**Excerpt to read:**
Abstract 86: Expanding The Lacunar Infarct: Molecular Reorganization Of Axons Adjacent To Human White Matter Stroke
White matter stroke compromises approximately 25% of all strokes and accounts for significant disability by directly damaging myelin and axons. Patients presenting with white matter stroke often worsen clinically during the acute presentation. MRI studies demonstrate that white matter stroke lesions often expand in size over time. In part, this may be due to progressive expansion of infarcts through functional disruption of adjacent axons. The function of myelinated axons is dependent on molecular clustering of voltage-gated sodium channels at nodes of Ranvier. This clustering is partly dependent on the interaction with myelinating oligodendrocytes at axonal regions adjacent to nodes, termed paranodes. Here, we examined 10 autopsy cases of patients with lacunar infarcts and 3 controls for the molecular integrity of axonal microdomains adjacent to stroke. Lacunar infarcts were identified using clinical history and H&E sections. Serial sections were labeled for immunofluorescent markers of nodes and paranodes as well as neurofilaments and myelin basic protein. Compared to controls, there is lengthening of paranodes adjacent to white matter stroke consistent with disrupted axon-oligodendrocyte molecular interactions. In addition, immunolabeling for both voltage-gated sodium channels and their cytoskeletal anchors are disrupted in peri-infarct tissue. These abnormalities of axonal microdomains are present in a region larger than the infarct size as measured by H&E. These results indicate that white matter stroke produces functional disorganization of axons adjacent to the traditional lacune. A white matter stroke peri-infarct marked by molecularly disorganized axons provides a new therapeutic target for the treatment of white matter stroke.
- © 2012 by American Heart Association, Inc.

**Entries shown:**
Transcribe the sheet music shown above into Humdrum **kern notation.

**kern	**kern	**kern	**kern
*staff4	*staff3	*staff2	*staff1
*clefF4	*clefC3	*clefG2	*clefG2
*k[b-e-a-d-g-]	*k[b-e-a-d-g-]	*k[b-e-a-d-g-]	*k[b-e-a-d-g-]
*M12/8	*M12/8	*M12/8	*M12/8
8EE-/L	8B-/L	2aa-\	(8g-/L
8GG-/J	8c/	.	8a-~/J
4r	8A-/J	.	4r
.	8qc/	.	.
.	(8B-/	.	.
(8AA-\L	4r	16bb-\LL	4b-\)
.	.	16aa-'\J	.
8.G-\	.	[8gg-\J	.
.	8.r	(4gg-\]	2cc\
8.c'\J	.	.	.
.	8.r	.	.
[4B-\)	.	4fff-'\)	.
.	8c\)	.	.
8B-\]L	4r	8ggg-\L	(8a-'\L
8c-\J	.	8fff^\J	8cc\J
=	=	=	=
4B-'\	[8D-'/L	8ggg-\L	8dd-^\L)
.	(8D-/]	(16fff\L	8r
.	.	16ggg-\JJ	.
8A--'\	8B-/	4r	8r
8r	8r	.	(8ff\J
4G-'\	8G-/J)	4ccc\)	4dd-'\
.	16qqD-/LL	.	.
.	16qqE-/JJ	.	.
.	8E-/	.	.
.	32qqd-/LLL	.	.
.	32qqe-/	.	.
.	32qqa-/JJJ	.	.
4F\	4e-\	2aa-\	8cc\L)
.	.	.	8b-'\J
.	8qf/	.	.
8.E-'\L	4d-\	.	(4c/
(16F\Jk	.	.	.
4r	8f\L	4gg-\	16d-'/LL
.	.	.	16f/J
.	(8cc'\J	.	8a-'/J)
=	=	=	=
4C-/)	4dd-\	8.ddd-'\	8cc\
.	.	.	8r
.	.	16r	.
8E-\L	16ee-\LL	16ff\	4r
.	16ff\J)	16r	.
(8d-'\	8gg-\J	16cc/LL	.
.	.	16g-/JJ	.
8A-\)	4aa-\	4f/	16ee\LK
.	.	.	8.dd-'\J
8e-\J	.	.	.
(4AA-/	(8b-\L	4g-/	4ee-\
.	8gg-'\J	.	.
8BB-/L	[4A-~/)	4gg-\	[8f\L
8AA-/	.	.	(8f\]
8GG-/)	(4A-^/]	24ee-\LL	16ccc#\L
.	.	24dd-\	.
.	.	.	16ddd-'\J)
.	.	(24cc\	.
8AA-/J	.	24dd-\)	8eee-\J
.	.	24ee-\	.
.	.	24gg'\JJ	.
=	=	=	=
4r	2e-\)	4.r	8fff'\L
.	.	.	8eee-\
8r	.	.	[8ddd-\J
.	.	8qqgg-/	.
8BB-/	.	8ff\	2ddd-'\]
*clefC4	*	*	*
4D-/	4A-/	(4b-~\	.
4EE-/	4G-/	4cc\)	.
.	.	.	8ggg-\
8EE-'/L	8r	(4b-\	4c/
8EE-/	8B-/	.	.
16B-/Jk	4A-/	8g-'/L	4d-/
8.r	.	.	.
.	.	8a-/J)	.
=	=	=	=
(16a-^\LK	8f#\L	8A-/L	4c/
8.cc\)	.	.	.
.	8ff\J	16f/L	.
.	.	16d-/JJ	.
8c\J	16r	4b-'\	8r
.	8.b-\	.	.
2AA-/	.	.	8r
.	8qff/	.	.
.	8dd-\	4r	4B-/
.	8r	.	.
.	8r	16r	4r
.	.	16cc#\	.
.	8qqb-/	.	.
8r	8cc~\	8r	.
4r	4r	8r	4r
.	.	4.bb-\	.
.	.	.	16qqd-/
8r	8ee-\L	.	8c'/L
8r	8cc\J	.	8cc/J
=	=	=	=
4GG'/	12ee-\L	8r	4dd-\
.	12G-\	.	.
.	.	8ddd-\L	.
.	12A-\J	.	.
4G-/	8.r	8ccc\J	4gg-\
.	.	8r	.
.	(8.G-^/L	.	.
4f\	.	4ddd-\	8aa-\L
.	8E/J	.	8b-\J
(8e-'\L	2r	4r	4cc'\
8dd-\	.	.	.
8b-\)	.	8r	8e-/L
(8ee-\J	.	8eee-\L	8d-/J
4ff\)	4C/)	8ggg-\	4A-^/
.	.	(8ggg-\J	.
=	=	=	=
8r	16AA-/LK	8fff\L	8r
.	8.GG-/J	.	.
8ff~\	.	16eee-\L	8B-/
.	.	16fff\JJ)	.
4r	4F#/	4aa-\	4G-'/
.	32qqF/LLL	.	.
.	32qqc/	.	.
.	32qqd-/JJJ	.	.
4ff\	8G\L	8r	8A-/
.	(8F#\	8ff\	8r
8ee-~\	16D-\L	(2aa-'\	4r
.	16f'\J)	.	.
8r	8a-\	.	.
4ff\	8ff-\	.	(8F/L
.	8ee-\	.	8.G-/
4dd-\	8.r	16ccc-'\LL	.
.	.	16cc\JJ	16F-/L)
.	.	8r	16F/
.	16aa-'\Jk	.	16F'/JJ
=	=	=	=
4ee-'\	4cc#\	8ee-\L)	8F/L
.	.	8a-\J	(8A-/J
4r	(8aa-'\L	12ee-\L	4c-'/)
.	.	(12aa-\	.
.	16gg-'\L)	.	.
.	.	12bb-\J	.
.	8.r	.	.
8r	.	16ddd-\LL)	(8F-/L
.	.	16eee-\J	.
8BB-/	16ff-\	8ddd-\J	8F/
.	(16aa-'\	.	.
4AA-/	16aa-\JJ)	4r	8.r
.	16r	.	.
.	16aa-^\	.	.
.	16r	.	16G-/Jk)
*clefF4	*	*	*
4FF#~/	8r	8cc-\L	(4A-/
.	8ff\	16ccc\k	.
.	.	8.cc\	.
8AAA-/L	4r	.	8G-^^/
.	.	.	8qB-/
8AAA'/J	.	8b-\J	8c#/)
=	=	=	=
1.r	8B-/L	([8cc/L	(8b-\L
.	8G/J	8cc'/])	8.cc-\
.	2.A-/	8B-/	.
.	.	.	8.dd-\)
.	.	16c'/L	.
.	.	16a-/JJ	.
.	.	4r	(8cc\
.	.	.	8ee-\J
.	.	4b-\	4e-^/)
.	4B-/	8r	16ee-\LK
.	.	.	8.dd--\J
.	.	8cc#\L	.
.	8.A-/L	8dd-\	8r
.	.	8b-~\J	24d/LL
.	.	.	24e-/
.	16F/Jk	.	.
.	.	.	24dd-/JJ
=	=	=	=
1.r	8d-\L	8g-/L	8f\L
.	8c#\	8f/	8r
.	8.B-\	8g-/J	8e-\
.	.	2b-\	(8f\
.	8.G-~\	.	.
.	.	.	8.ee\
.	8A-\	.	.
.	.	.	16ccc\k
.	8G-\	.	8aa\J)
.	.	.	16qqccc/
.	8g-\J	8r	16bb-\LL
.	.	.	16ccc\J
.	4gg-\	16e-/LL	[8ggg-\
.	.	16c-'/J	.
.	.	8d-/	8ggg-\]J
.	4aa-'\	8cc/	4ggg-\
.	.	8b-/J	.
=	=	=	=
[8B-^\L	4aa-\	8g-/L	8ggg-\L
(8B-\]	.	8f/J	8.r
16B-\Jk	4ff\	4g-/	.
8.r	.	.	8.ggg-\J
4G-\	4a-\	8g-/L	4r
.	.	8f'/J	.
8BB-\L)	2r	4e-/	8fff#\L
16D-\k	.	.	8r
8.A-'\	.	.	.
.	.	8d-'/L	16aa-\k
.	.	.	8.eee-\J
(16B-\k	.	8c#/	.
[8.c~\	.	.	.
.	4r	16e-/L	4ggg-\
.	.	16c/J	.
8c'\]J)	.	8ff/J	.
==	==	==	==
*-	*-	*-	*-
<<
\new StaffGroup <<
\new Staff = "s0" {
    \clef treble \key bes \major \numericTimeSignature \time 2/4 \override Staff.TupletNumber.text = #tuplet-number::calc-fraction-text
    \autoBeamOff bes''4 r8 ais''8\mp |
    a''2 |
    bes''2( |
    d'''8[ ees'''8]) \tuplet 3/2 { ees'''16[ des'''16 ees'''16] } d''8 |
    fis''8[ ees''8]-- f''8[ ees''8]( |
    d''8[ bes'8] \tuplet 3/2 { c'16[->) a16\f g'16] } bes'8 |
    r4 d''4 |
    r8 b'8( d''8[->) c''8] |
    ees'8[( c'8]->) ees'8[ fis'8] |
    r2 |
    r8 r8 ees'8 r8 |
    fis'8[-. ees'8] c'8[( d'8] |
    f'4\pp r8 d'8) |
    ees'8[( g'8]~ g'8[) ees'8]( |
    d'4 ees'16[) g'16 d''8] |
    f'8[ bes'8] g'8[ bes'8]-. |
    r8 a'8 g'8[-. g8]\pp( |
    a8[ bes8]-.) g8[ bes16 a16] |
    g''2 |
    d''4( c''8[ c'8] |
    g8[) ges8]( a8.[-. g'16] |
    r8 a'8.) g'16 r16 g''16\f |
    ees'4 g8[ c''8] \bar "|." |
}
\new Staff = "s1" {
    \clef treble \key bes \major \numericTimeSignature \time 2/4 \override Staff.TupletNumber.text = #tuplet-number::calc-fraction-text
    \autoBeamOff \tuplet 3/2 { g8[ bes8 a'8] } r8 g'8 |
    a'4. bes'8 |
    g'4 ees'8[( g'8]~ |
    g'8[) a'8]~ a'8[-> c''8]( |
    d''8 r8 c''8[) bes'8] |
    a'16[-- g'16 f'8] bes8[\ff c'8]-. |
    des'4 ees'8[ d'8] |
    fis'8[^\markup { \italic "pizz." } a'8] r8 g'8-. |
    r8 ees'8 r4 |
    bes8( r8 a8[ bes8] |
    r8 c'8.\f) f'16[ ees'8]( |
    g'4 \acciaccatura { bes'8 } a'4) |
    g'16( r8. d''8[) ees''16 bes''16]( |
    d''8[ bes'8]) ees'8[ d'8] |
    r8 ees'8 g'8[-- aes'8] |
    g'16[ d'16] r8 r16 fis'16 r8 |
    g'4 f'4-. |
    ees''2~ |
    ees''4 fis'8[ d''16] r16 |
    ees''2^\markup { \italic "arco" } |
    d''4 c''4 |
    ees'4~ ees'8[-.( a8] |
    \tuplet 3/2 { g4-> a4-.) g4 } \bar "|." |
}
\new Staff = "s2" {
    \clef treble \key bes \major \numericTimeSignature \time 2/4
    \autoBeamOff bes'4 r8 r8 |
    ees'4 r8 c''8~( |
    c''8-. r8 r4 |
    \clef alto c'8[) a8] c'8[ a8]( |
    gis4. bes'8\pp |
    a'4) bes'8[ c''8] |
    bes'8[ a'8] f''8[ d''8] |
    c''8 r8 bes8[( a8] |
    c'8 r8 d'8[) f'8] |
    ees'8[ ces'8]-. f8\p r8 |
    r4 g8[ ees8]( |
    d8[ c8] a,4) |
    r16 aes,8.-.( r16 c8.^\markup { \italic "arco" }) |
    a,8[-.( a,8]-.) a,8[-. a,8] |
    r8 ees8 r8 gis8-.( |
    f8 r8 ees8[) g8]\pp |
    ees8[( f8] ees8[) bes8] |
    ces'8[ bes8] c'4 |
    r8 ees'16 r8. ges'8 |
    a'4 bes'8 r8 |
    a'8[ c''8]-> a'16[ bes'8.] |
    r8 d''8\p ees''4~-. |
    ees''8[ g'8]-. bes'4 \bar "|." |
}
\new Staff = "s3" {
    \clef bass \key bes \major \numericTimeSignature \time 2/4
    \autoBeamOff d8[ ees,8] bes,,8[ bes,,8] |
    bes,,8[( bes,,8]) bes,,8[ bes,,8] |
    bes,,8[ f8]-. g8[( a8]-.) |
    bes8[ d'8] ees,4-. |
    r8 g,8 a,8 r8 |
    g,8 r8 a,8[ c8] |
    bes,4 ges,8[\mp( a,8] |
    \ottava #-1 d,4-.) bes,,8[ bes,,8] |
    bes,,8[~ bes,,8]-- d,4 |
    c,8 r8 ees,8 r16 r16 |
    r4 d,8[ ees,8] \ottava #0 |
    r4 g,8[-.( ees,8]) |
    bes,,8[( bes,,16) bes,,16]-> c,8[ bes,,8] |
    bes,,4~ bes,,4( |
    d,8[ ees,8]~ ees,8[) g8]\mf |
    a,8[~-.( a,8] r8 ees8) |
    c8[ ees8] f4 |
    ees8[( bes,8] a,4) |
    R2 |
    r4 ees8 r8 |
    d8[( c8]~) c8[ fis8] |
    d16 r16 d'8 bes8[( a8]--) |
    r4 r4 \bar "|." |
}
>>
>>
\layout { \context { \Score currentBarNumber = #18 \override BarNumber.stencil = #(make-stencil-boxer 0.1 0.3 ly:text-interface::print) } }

**Complete the following:**
1. Put this sentence from the white matter stroke abstract into Spanish: "MRI studies demonstrate that white matter stroke lesions often expand in size over time."
2. According to the white matter stroke abstract, how many autopsy cases of patients with lacunar infarcts were examined?
The records are not used for any of this work.

**Written answers:**
1. Los estudios de resonancia magnética demuestran que las lesiones del ictus de la sustancia blanca a menudo aumentan de tamaño con el tiempo.

2. 10 cases.